From Parallel Library Services
Jump to navigation Jump to search

Basic examples

ocrmypdf has built-in help.

ocrmypdf --help

Add an OCR layer and convert to PDF/A

ocrmypdf input.pdf output.pdf

Add an OCR layer and output a standard PDF

ocrmypdf --output-type pdf input.pdf output.pdf

Create a PDF/A with all color and grayscale images converted to JPEG

ocrmypdf --output-type pdfa --pdfa-image-compression jpeg input.pdf output.pdf

Modify a file in place

The file will only be overwritten if OCRmyPDF is successful.

ocrmypdf myfile.pdf myfile.pdf

Correct page rotation

OCR will attempt to automatic correct the rotation of each page. This can help fix a scanning job that contains a mix of landscape and portrait pages.

ocrmypdf --rotate-pages myfile.pdf myfile.pdf

You can increase (decrease) the parameter --rotate-pages-threshold to make page rotation more (less) aggressive. The threshold number is the ratio of how confidence the OCR engine is that the document image should be changed, compared to kept the same. The default value is quite conservative; on some files it may not attempt rotations at all unless it is very confident that the current rotation is wrong. A lower value of 2.0 will produce more rotations, and more false positives. Run with -v1 to see the confidence level for each page to see if there may be a better value for your files.

If the page is “just a little off horizontal”, like a crooked picture, then you want --deskew. --rotate-pages is for when the cardinal angle is wrong.

OCR languages other than English

OCRmyPDF assumes the document is in English unless told otherwise. OCR quality may be poor if the wrong language is used.

ocrmypdf -l fra LeParisien.pdf LeParisien.pdf
ocrmypdf -l eng+fra Bilingual-English-French.pdf Bilingual-English-French.pdf

Language packs must be installed for all languages specified. See Installing additional language packs.
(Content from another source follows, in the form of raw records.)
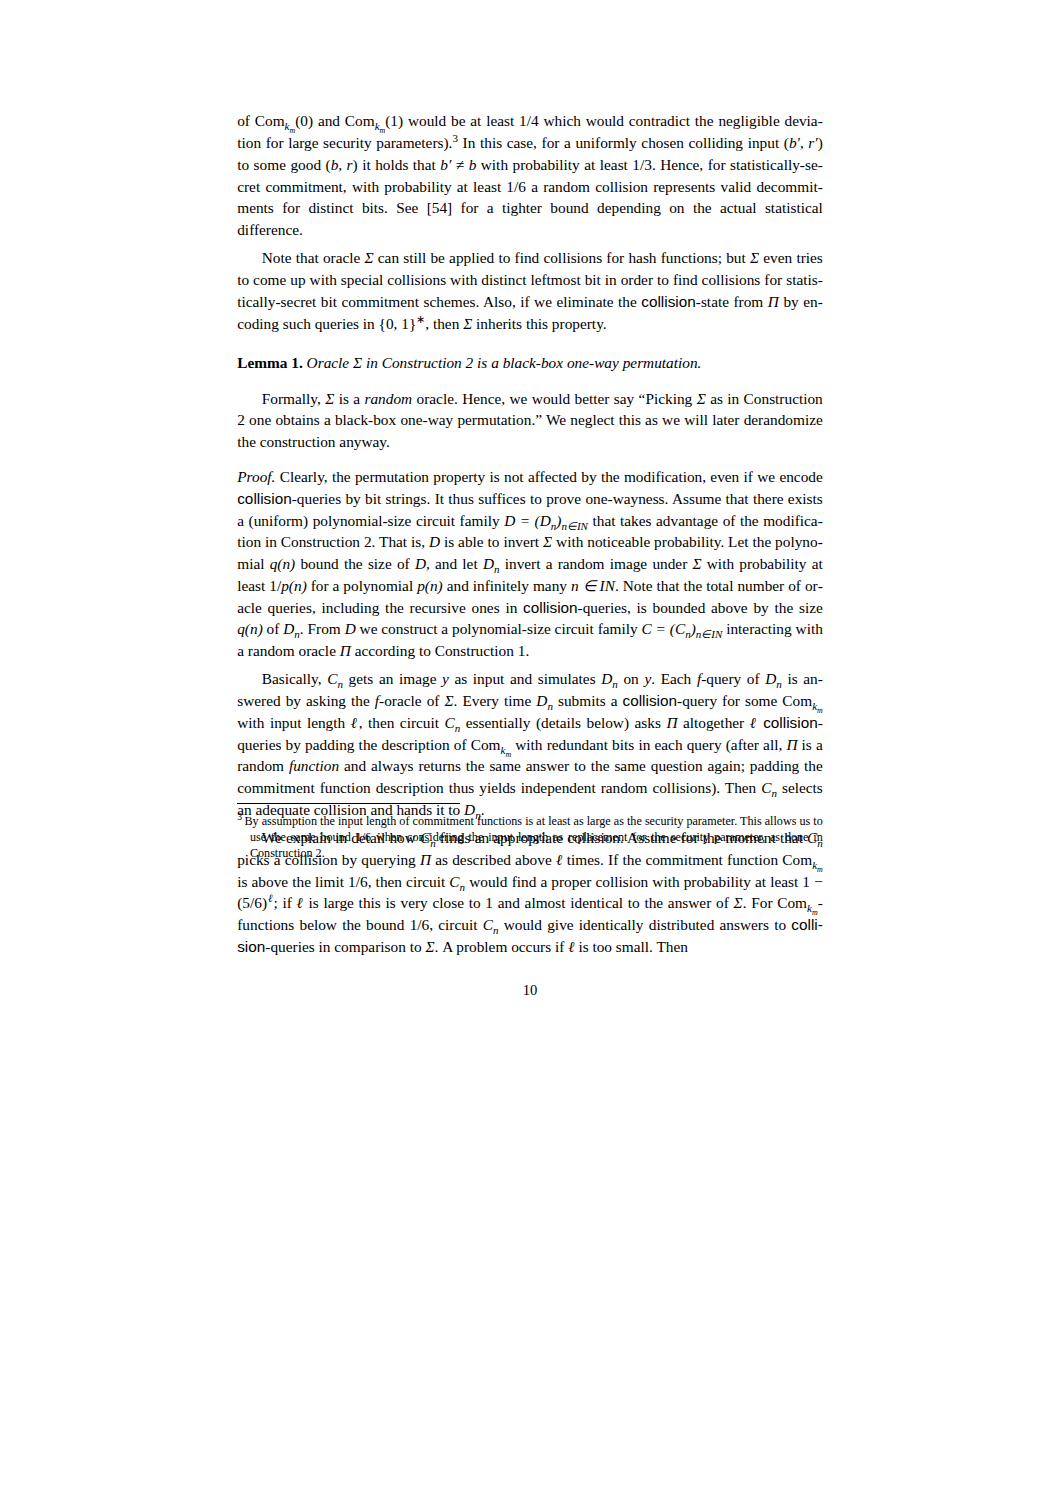of Comkm(0) and Comkm(1) would be at least 1/4 which would contradict the negligible deviation for large security parameters).3 In this case, for a uniformly chosen colliding input (b′, r′) to some good (b, r) it holds that b′ ≠ b with probability at least 1/3. Hence, for statistically-secret commitment, with probability at least 1/6 a random collision represents valid decommitments for distinct bits. See [54] for a tighter bound depending on the actual statistical difference.
Note that oracle Σ can still be applied to find collisions for hash functions; but Σ even tries to come up with special collisions with distinct leftmost bit in order to find collisions for statistically-secret bit commitment schemes. Also, if we eliminate the collision-state from Π by encoding such queries in {0, 1}∗, then Σ inherits this property.
Lemma 1. Oracle Σ in Construction 2 is a black-box one-way permutation.
Formally, Σ is a random oracle. Hence, we would better say “Picking Σ as in Construction 2 one obtains a black-box one-way permutation.” We neglect this as we will later derandomize the construction anyway.
Proof. Clearly, the permutation property is not affected by the modification, even if we encode collision-queries by bit strings. It thus suffices to prove one-wayness. Assume that there exists a (uniform) polynomial-size circuit family D = (Dn)n∈IN that takes advantage of the modification in Construction 2. That is, D is able to invert Σ with noticeable probability. Let the polynomial q(n) bound the size of D, and let Dn invert a random image under Σ with probability at least 1/p(n) for a polynomial p(n) and infinitely many n ∈ IN. Note that the total number of oracle queries, including the recursive ones in collision-queries, is bounded above by the size q(n) of Dn. From D we construct a polynomial-size circuit family C = (Cn)n∈IN interacting with a random oracle Π according to Construction 1.
Basically, Cn gets an image y as input and simulates Dn on y. Each f-query of Dn is answered by asking the f-oracle of Σ. Every time Dn submits a collision-query for some Comkm with input length ℓ, then circuit Cn essentially (details below) asks Π altogether ℓ collision-queries by padding the description of Comkm with redundant bits in each query (after all, Π is a random function and always returns the same answer to the same question again; padding the commitment function description thus yields independent random collisions). Then Cn selects an adequate collision and hands it to Dn.
We explain in detail how Cn finds an appropriate collision. Assume for the moment that Cn picks a collision by querying Π as described above ℓ times. If the commitment function Comkm is above the limit 1/6, then circuit Cn would find a proper collision with probability at least 1 − (5/6)ℓ; if ℓ is large this is very close to 1 and almost identical to the answer of Σ. For Comkm-functions below the bound 1/6, circuit Cn would give identically distributed answers to collision-queries in comparison to Σ. A problem occurs if ℓ is too small. Then
3 By assumption the input length of commitment functions is at least as large as the security parameter. This allows us to use the same bound 1/6 when considering the input length as replacement for the security parameter, as done in Construction 2.
10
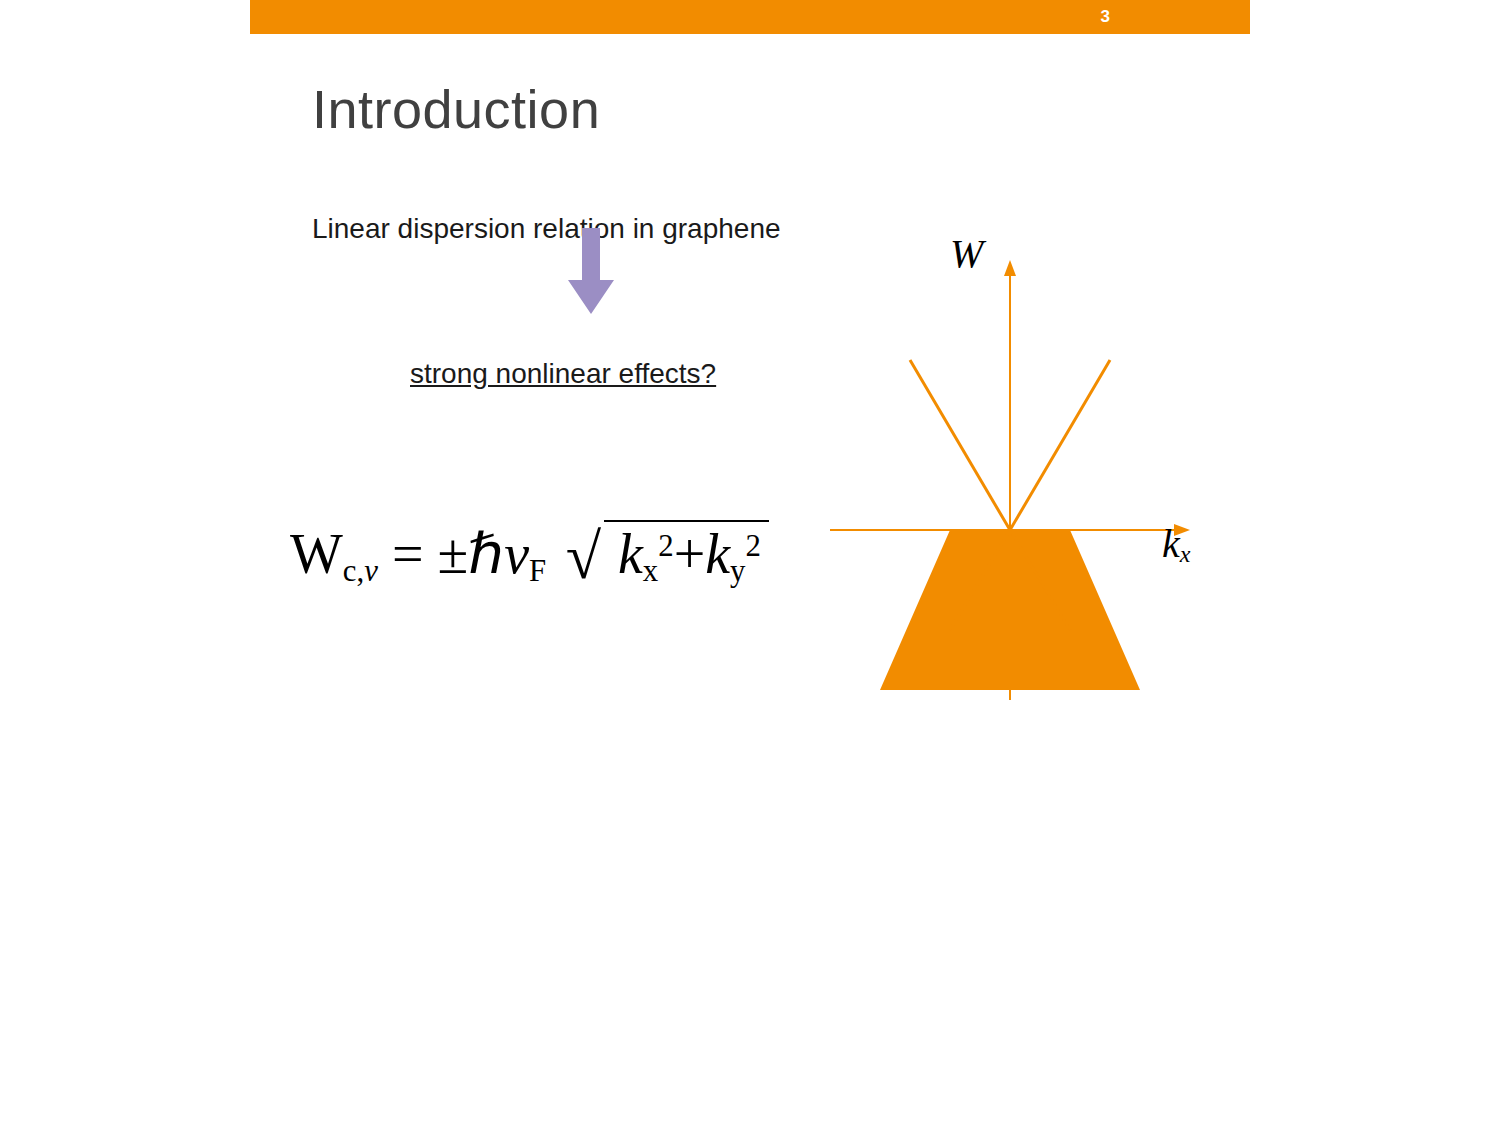3
Introduction
Linear dispersion relation in graphene
strong nonlinear effects?
Wc,v = ±ℏvF √kx2+ky2
W
kx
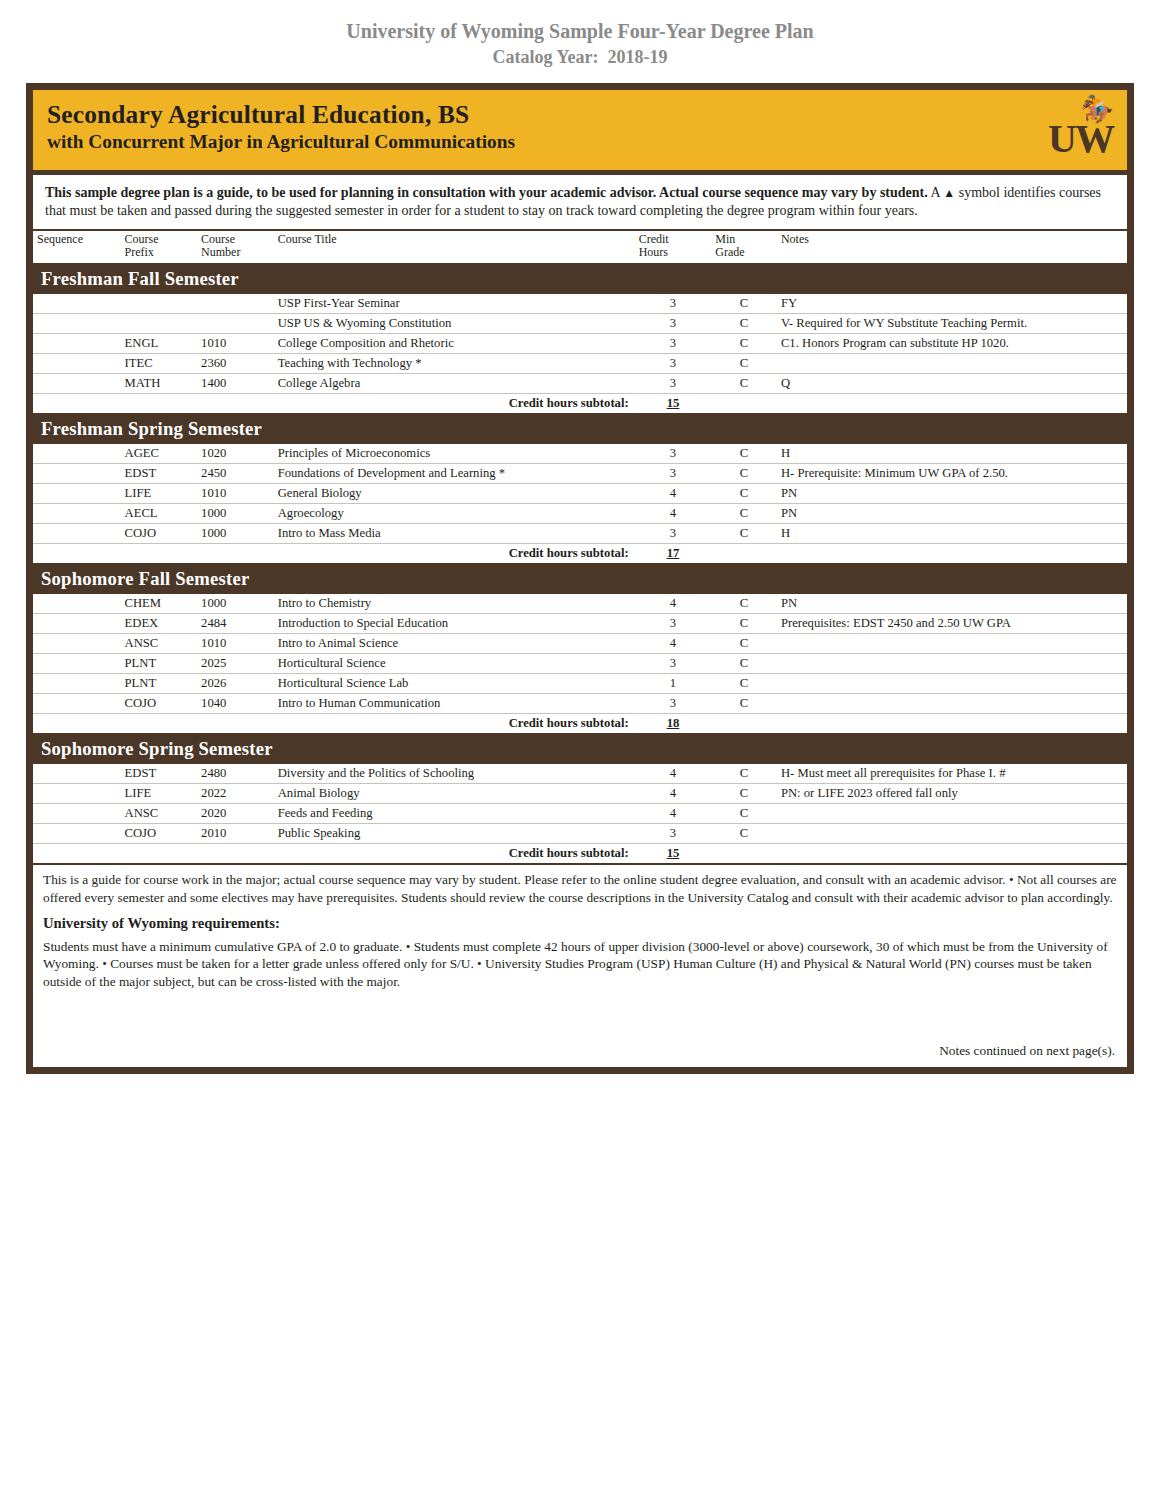University of Wyoming Sample Four-Year Degree Plan
Catalog Year: 2018-19
🏇 UW
Secondary Agricultural Education, BS
with Concurrent Major in Agricultural Communications
This sample degree plan is a guide, to be used for planning in consultation with your academic advisor. Actual course sequence may vary by student. A ▲ symbol identifies courses that must be taken and passed during the suggested semester in order for a student to stay on track toward completing the degree program within four years.
| Sequence | Course Prefix | Course Number | Course Title | Credit Hours | Min Grade | Notes |
| --- | --- | --- | --- | --- | --- | --- |
| Freshman Fall Semester |
| | | | USP First-Year Seminar | 3 | C | FY |
| | | | USP US & Wyoming Constitution | 3 | C | V- Required for WY Substitute Teaching Permit. |
| | ENGL | 1010 | College Composition and Rhetoric | 3 | C | C1. Honors Program can substitute HP 1020. |
| | ITEC | 2360 | Teaching with Technology * | 3 | C | |
| | MATH | 1400 | College Algebra | 3 | C | Q |
| | Credit hours subtotal: | 15 | | |
| Freshman Spring Semester |
| | AGEC | 1020 | Principles of Microeconomics | 3 | C | H |
| | EDST | 2450 | Foundations of Development and Learning * | 3 | C | H- Prerequisite: Minimum UW GPA of 2.50. |
| | LIFE | 1010 | General Biology | 4 | C | PN |
| | AECL | 1000 | Agroecology | 4 | C | PN |
| | COJO | 1000 | Intro to Mass Media | 3 | C | H |
| | Credit hours subtotal: | 17 | | |
| Sophomore Fall Semester |
| | CHEM | 1000 | Intro to Chemistry | 4 | C | PN |
| | EDEX | 2484 | Introduction to Special Education | 3 | C | Prerequisites: EDST 2450 and 2.50 UW GPA |
| | ANSC | 1010 | Intro to Animal Science | 4 | C | |
| | PLNT | 2025 | Horticultural Science | 3 | C | |
| | PLNT | 2026 | Horticultural Science Lab | 1 | C | |
| | COJO | 1040 | Intro to Human Communication | 3 | C | |
| | Credit hours subtotal: | 18 | | |
| Sophomore Spring Semester |
| | EDST | 2480 | Diversity and the Politics of Schooling | 4 | C | H- Must meet all prerequisites for Phase I. # |
| | LIFE | 2022 | Animal Biology | 4 | C | PN: or LIFE 2023 offered fall only |
| | ANSC | 2020 | Feeds and Feeding | 4 | C | |
| | COJO | 2010 | Public Speaking | 3 | C | |
| | Credit hours subtotal: | 15 | | |
This is a guide for course work in the major; actual course sequence may vary by student. Please refer to the online student degree evaluation, and consult with an academic advisor. • Not all courses are offered every semester and some electives may have prerequisites. Students should review the course descriptions in the University Catalog and consult with their academic advisor to plan accordingly.
University of Wyoming requirements:
Students must have a minimum cumulative GPA of 2.0 to graduate. • Students must complete 42 hours of upper division (3000-level or above) coursework, 30 of which must be from the University of Wyoming. • Courses must be taken for a letter grade unless offered only for S/U. • University Studies Program (USP) Human Culture (H) and Physical & Natural World (PN) courses must be taken outside of the major subject, but can be cross-listed with the major.
Notes continued on next page(s).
Unfortunately, the Tesseract OCR engine has no ability to detect the language when it is unknown.

Produce PDF and text file containing OCR text

This produces a file named “output.pdf” and a companion text file named “output.txt”.

ocrmypdf --sidecar output.txt input.pdf output.pdf

Note: The sidecar file contains the OCR text found by OCRmyPDF. If the document contains pages that already have text, that text will not appear in the sidecar. If the option --pages is used, only those pages on which OCR was performed will be included in the sidecar. If certain pages were skipped because of options like --skip-big or --tesseract-timeout, those pages will not be in the sidecar.

To extract all text from a PDF, whether generated from OCR or otherwise, use a program like Poppler’s pdftotext or pdfgrep.